Eğer işveren işçinin iş sözleşmesini sendikal faaliyet, sendika üyeliği veya sendika temsilciliği nedeniyle feshetmişse bu durumda işçinin bir yıllık ücreti tutarından az olmamak üzere tazminat ödemek zorundadır. İş K. m. 21 uyarınca, mahkeme feshin geçersizliğine karar verdiğinde işçinin işe başlatılmaması halinde ödenecek tazminatı da belirlemelidir. İşçi işveren tarafından işe alınmadığı takdirde, işveren işçinin boşta geçirdiği süre ücretini de ödemek zorundadır. Kararın kesinleşmesine kadar en çok dört aylık ücreti tutarındaki doğmuş bulunan ücreti ve diğer haklarının (yol, yemek vb. sosyal yardımlar) işçiye ödenmesi gerekecektir. İşçi bu alacağını zaten işe başlatılsa da başlatılmasa da işverenden talep edebilecektir. Boşta geçen süre ücretinin yanı sıra işveren, tazminat ödeme yükümlülüğü altında da kalmaktadır. Çünkü mahkeme tarafından belirlendiği miktarda, işçiye en az dört aylık, en çok sekiz aylık ücreti tutarında işveren tarafından tazminat ödenmesi gerekmektedir. İşveren bir ay içinde işçiyi işe başlatmazsa tazminat talep edilebilir hale gelecek ve işçi işvereninden hakim tarafından belirlenmiş tazminatı talep edecektir. 
Uygulamada sıklıkla karşılaşılan ve işçilerin işe iade davası açmasının önündeki görünmeyen engel ise işverenin işçinin haksız bir şekilde çıkarıldığı işe geri başlatması ve işyerinde mobbing uygulamasıdır. İş güvencesi tazminatını ödememek için arasındaki iş barışının bozulduğu işçiyi tekrar işe başlatarak işçinin iş akdini kendi feshetmesi veya istifa etmesi için baskı uygulanmaktadır. Böylesi bir durumda ise işçinin mobbing nedeniyle hem cezai hem de hukuki anlamda başvuru yapma olanağı bulunmaktadır. Bazı örneklerde ise işverenin işçiyi işe başlatmama iradesi olmasına rağmen sırf işçinin işe iade başvurusu yapmasının önüne geçmek amacıyla işçiyi işe başlatacağı yönünde beyanlarda bulunduğu görülmektedir. Ancak bu konuda haklarını sonuna kadar arama kararlılığında olan birçok işçi işe başvurduktan sonra işveren tarafından işe başlatılmamaktadır. İş Kanununda işverene haksız olarak işten çıkardığı işçiyi işe almamak gibi seçimlik bir hak verilmesine rağmen işçiye aynı seçimlik hak verilmemiştir. Uzun süren yargılama süreçlerinde birçok işçi yeni bir iş bulmakta veya sorun yaşadığı eski işine dönmek istememektedir. Ancak böylesi bir durumun yaygınlık kazanmasından karlı çıkanlar işçilerin iş sözleşmelerini haksız bir şekilde fesheden işverenlerdir. 
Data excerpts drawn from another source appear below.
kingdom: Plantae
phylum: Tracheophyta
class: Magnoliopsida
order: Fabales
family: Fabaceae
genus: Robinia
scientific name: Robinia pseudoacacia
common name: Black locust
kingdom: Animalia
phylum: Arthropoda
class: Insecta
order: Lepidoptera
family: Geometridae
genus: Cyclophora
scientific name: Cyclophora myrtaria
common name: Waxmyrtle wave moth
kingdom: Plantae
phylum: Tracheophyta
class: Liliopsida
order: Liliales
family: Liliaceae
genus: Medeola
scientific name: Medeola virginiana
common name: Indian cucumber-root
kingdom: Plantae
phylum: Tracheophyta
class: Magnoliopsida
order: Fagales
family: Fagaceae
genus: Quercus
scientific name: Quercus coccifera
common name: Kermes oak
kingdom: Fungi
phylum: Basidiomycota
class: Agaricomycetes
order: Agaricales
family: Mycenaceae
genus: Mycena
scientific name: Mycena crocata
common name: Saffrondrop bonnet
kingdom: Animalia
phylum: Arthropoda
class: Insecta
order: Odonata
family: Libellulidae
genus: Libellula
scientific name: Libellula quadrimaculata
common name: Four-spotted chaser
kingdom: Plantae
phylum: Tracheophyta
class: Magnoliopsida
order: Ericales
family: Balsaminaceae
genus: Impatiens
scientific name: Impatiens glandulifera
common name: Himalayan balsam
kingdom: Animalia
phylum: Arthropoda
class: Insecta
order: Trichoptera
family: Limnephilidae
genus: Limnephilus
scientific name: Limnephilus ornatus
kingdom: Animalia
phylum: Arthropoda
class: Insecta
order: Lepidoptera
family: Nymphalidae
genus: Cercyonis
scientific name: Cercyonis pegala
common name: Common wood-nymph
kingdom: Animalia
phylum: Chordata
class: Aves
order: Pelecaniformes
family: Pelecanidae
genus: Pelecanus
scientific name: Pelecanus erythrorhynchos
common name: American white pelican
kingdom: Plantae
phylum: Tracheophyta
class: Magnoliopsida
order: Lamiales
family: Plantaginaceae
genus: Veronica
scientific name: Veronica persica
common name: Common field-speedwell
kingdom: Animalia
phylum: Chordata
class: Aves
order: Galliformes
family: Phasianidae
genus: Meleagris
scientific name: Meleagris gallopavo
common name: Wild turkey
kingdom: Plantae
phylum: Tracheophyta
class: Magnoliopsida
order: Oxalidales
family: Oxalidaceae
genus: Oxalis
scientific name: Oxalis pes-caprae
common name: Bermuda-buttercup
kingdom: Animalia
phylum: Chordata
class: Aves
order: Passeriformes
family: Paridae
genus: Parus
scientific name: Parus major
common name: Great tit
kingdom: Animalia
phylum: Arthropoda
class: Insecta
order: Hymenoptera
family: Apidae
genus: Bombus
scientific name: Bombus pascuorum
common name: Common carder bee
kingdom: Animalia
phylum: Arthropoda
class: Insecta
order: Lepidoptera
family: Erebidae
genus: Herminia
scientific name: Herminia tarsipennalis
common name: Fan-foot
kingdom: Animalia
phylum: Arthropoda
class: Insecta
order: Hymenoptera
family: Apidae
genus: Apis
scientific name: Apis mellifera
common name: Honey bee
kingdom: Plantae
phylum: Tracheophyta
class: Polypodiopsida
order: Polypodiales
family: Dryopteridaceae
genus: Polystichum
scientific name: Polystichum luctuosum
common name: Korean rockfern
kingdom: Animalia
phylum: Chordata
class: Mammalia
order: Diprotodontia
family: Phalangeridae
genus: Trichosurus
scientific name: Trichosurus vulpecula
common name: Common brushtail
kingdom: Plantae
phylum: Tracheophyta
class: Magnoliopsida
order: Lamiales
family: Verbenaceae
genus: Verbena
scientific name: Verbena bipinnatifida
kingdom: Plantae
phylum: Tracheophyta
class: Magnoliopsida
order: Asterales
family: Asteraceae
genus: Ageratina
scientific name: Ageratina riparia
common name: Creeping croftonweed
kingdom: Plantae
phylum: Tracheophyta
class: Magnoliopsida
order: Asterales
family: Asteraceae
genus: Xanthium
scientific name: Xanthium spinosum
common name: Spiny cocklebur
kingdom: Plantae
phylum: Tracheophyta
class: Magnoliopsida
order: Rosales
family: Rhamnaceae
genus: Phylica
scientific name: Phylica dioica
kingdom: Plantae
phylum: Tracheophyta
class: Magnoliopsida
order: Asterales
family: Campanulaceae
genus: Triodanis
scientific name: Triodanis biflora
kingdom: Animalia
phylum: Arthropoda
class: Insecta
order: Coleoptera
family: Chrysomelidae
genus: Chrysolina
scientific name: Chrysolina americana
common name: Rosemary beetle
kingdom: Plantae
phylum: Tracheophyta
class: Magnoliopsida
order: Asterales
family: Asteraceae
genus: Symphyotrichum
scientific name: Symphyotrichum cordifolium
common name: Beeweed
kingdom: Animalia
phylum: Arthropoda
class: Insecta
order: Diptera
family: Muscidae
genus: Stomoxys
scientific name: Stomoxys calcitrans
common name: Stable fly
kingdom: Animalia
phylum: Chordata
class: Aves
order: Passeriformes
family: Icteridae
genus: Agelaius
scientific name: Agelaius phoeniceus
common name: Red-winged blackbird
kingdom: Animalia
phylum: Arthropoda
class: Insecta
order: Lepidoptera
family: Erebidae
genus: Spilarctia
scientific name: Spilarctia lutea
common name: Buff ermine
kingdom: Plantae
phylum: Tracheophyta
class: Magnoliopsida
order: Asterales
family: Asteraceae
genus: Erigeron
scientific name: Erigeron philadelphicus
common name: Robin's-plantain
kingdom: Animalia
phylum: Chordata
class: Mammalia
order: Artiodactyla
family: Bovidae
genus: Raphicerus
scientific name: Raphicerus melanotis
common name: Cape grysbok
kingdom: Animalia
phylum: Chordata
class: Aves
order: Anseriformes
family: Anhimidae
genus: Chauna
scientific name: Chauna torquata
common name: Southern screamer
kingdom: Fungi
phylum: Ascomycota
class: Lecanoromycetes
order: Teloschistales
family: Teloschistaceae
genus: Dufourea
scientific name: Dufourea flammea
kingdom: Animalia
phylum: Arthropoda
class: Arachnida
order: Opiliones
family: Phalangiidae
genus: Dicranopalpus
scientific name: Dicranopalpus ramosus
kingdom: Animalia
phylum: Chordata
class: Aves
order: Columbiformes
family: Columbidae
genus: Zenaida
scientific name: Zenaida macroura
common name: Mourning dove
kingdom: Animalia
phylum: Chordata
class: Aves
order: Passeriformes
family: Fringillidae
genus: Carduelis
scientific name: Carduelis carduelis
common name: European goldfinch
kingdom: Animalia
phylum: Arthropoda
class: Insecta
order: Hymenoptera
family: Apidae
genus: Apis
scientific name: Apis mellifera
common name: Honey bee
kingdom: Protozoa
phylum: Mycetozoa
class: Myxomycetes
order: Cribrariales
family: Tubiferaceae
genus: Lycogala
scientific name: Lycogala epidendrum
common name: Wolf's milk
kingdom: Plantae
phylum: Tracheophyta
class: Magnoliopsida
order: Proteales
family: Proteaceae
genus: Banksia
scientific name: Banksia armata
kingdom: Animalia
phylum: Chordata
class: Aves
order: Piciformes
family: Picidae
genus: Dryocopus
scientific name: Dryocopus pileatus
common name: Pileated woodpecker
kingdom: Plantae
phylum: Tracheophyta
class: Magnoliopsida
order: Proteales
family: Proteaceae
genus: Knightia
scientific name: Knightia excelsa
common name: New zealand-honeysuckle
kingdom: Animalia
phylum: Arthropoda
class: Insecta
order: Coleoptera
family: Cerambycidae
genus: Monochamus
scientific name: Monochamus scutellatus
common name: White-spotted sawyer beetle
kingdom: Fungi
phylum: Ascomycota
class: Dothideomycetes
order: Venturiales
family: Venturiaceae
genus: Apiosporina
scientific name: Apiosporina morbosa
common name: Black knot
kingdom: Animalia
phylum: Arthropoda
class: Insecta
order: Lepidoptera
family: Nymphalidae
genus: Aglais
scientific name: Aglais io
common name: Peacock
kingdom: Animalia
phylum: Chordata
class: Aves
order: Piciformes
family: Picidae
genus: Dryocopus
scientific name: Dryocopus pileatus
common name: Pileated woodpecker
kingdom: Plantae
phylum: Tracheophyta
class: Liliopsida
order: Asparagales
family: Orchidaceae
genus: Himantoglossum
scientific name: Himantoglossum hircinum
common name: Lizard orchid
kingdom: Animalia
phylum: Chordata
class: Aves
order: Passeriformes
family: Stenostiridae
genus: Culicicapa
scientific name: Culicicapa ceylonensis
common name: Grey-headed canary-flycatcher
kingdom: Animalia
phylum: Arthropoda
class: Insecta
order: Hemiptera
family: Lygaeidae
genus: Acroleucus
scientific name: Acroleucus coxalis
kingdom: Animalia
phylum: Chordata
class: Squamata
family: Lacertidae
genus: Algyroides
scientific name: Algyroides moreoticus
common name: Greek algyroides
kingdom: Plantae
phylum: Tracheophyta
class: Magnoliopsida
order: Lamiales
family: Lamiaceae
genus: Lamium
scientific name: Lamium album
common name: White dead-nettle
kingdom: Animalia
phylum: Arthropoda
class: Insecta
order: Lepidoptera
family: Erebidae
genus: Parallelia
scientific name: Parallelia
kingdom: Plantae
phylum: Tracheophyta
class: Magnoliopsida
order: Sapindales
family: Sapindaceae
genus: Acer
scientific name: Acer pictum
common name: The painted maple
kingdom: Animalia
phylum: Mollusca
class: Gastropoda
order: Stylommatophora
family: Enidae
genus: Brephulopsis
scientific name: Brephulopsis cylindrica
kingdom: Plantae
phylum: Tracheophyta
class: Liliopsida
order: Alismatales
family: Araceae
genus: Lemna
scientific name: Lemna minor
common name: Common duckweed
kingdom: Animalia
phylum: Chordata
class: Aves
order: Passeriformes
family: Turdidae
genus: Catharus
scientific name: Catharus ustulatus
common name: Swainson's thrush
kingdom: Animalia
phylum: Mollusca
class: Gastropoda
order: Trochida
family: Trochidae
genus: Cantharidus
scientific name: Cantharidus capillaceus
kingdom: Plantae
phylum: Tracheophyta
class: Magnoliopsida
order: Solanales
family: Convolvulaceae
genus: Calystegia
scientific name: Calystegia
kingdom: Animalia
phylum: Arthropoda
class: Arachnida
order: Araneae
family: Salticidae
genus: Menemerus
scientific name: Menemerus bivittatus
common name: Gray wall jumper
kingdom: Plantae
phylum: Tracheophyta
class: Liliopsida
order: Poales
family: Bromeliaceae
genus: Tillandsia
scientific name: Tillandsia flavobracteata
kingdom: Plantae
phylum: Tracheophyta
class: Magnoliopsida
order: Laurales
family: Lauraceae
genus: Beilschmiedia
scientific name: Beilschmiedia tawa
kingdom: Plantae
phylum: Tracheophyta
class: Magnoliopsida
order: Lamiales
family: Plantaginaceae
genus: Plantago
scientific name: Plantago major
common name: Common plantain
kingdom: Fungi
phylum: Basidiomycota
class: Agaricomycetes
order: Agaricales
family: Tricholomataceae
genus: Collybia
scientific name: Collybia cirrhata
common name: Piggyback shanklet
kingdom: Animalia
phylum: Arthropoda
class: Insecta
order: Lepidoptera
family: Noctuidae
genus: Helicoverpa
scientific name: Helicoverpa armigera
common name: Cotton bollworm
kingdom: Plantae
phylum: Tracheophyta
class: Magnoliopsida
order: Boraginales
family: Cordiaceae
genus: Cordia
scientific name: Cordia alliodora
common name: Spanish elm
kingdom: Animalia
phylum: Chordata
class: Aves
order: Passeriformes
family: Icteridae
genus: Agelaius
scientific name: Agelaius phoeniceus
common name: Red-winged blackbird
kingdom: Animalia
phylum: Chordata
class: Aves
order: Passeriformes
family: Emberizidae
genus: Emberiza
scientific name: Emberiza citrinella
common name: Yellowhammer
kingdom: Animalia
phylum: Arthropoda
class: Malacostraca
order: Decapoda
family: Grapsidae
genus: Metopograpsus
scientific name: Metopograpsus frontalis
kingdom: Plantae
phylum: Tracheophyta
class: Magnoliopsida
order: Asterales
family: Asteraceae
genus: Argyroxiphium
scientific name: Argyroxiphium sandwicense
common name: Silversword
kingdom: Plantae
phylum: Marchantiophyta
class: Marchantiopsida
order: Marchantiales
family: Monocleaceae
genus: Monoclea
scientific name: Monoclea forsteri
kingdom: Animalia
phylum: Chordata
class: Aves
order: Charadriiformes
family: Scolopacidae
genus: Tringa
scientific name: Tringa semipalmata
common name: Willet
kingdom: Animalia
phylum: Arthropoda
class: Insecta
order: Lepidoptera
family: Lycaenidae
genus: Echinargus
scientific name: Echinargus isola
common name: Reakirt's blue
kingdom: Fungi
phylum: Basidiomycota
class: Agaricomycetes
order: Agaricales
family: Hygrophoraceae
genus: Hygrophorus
Bu nedenledir ki işe iade davası sonucunda işverenlerin işe başlatma blöflerine rağmen işe iade davası sonucu kazanılan hakkın uygulanmasını talep etmek ve iş başvurusu yapmaktır. Birçok örnekte işçinin işe başlatma iradesinin sağlamlığı karşısında işverenler iş güvencesi tazminatı ödemeyi kabul etmek zorunda kalmaktadırlar.